Buckner Brothers, 4th of July, Aska Rocks, Kestrels

We’re back to more seasonal temperatures, which is a relief.

The Buckner Brothers, my favorite local band, is playing in the Downtown Blue Ridge park from noon until 2:00 pm on the Fourth. They’re blues, soul, and some classic rock covers. They do Van Morrison particularly well, and if Carle Vickers, their reed player, is along, I’ll be in “hear every note” mode.

The fireworks in downtown McCaysville/Copperhill are scheduled for July 3.

The traditional celebration in Epworth starts with a Pancake Breakfast from 8:00-10:30 am at the Old Epworth Elementary School, with activities continuing until 2:00 pm.

The parade in downtown Blue Ridge begins at 10:00 am, as does barbecue at the marina. Music starts at 4:00 pm at the marina, and fireworks are at dusk. In my opinion, the best place to watch is Morganton Point, but you need to be there early. Bring lawn chairs and snacks.

The “Lady on the Rocks,” as she styled herself, has lost the court case over possession of the Aska Rocks, also known as the Aska Rapids. This is out Aska Road, shortly after the road comes down to the river. When the river takes a sharp bend, that’s the spot. This is good news for swimmers, canoe people, and kayakers, as this is a favorite take out point. I suppose you could also access the lake from there, as long as you knew where you were going to take out. It may be unfair to the lady, but it’s a fact that Fannin County needs more public access to the river. By the way, there’s a pretty serious drop in the river channel there, depending on the strength of the stream flow. It isn’t all that high, but I wouldn’t want to go over it without a helmet and a life jacket, as the current has a tendency to take you toward the rock wall, fast. I’ve seen canoes caught in the suck below the drop.

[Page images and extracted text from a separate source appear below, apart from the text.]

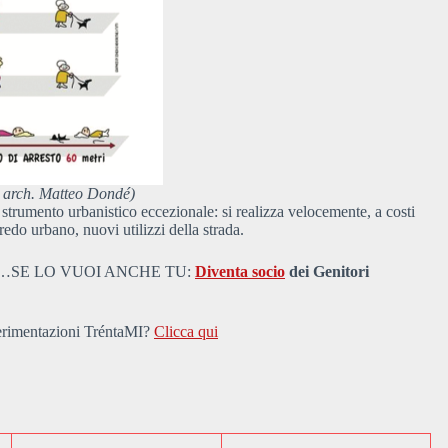
a arch. Matteo Dondé)
strumento urbanistico eccezionale: si realizza velocemente, a costi
edo urbano, nuovi utilizzi della strada.
0…SE LO VUOI ANCHE TU:
Diventa socio
dei Genitori
Sperimentazioni TréntaMI?
Clicca qui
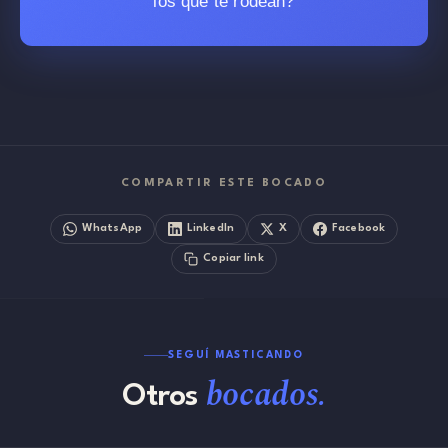
los que te rodean?
COMPARTIR ESTE BOCADO
WhatsApp
LinkedIn
X
Facebook
Copiar link
SEGUÍ MASTICANDO
bocados.
Otros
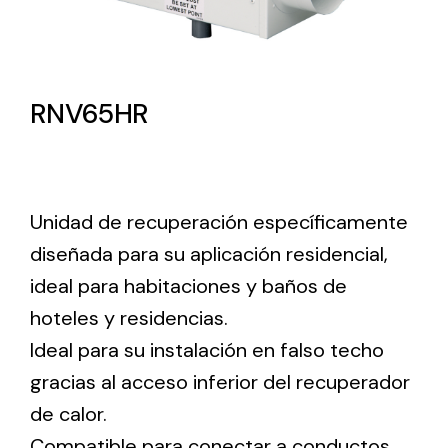
Lighting and Electrical
Equipment
RNV65HR
Complete solutions in lighting and electrical
material for each project and need
Unidad de recuperación específicamente
diseñada para su aplicación residencial,
ideal para habitaciones y baños de
Ventilación
hoteles y residencias.
Amplia gama de ventiladores y equipos de
Ideal para su instalación en falso techo
ventilación industriales
gracias al acceso inferior del recuperador
de calor.
Compatible para conectar a conductos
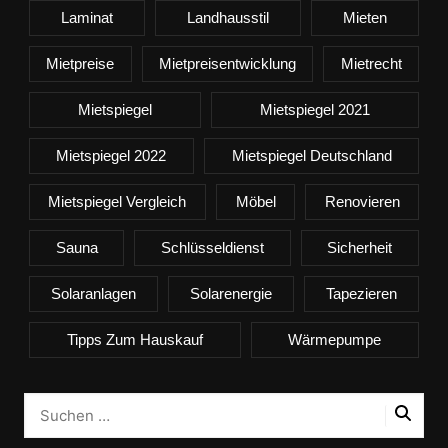
Laminat
Landhausstil
Mieten
Mietpreise
Mietpreisentwicklung
Mietrecht
Mietspiegel
Mietspiegel 2021
Mietspiegel 2022
Mietspiegel Deutschland
Mietspiegel Vergleich
Möbel
Renovieren
Sauna
Schlüsseldienst
Sicherheit
Solaranlagen
Solarenergie
Tapezieren
Tipps Zum Hauskauf
Wärmepumpe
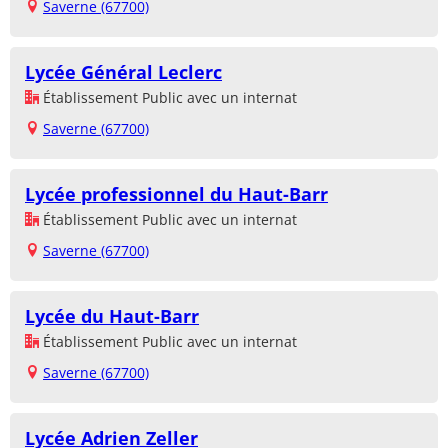
Saverne (67700)
Lycée Général Leclerc
Établissement Public avec un internat
Saverne (67700)
Lycée professionnel du Haut-Barr
Établissement Public avec un internat
Saverne (67700)
Lycée du Haut-Barr
Établissement Public avec un internat
Saverne (67700)
Lycée Adrien Zeller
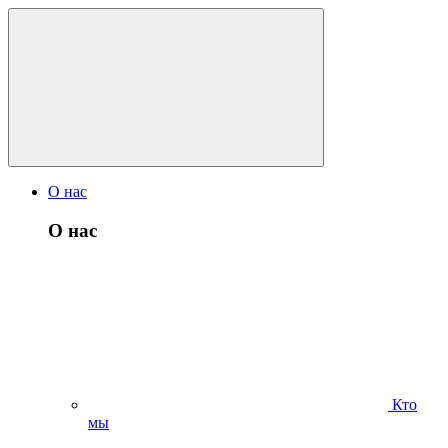
О нас
О нас
Кто
мы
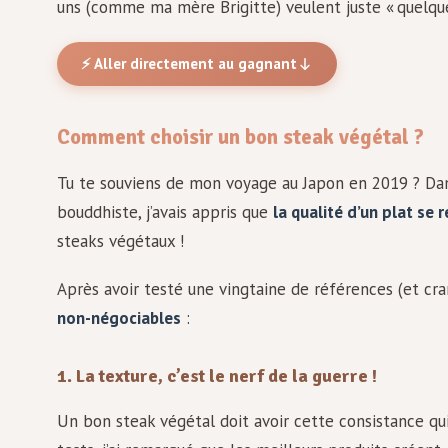
uns (comme ma mère Brigitte) veulent juste « quelque
⚡ Aller directement au gagnant
Comment choisir un bon steak végétal ?
Tu te souviens de mon voyage au Japon en 2019 ? Da
bouddhiste, j’avais appris que
la qualité d’un plat se
steaks végétaux !
Après avoir testé une vingtaine de références (et cra
non-négociables
:
1. La texture, c’est le nerf de la guerre !
Un bon steak végétal doit avoir cette consistance qu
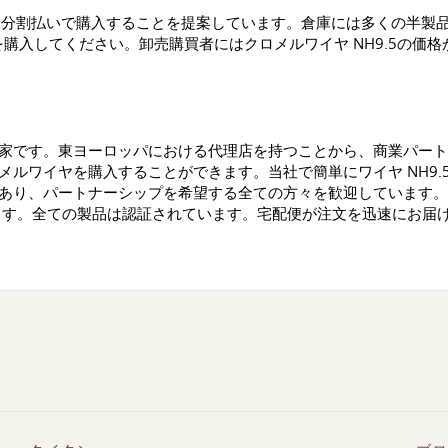
売または分割払いで購入することを提案しています。倉庫には多くの半
.5を購入してください。卸売購買者にはクロメルワイヤ NH9.5の価
専門家です。東ヨーロッパにおける代理店を持つことから、商業パー
ロメルワイヤを購入することができます。当社で簡単にワイヤ NH9
者であり、パートナーシップを希望する全ての方々を歓迎しています
ます。全ての製品は認証されています。宅配便が注文を迅速にお届
。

There’s an interesting article on Kestrels, which were once called “sparrow hawks” because their markings resemble a sparrow’s. It is estimated that they have declined 80% in the past fifty years, due primarily to the loss of nesting cavities. The largest breeding population is along some power lines owned by Georgia Power between Tifton and Albany, where they favored the hollow cross arms installed some time ago. These are being replaced, but Georgia Power has been setting nest boxes to compensate, with the result that the breeding population has increased along this line some 17% annually, to 302 nesting pairs.